## [What is expected]
Where a record contains a picture, omit the picture and repeat the rest exactly.

(Given data Opens)

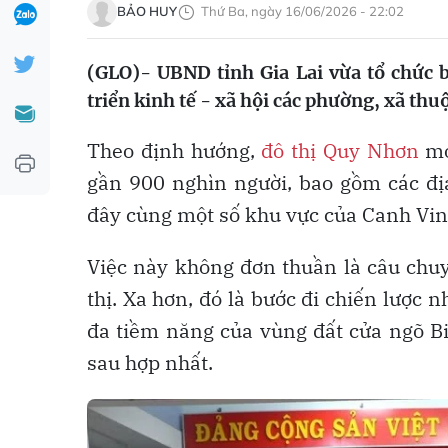
BẢO HUY
Thứ Ba, ngày 16/06/2026 - 22:02
(GLO)- UBND tỉnh Gia Lai vừa tổ chức b
triển kinh tế - xã hội các phường, xã th
Theo định hướng,
đô thị Quy Nhơn
mở
gần 900 nghìn người, bao gồm các đ
đây cùng một số khu vực của Canh Vin
Việc này không đơn thuần là câu chuy
thị. Xa hơn, đó là bước đi chiến lược 
đa tiềm năng của vùng đất cửa ngõ Bi
sau hợp nhất.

(Given data Closes)

## [Response to the exercise]
BẢO HUY
Thứ Ba, ngày 16/06/2026 - 22:02
(GLO)- UBND tỉnh Gia Lai vừa tổ chức b
triển kinh tế - xã hội các phường, xã th
Theo định hướng,
đô thị Quy Nhơn
mở
gần 900 nghìn người, bao gồm các đ
đây cùng một số khu vực của Canh Vin
Việc này không đơn thuần là câu chuy
thị. Xa hơn, đó là bước đi chiến lược 
đa tiềm năng của vùng đất cửa ngõ Bi
sau hợp nhất.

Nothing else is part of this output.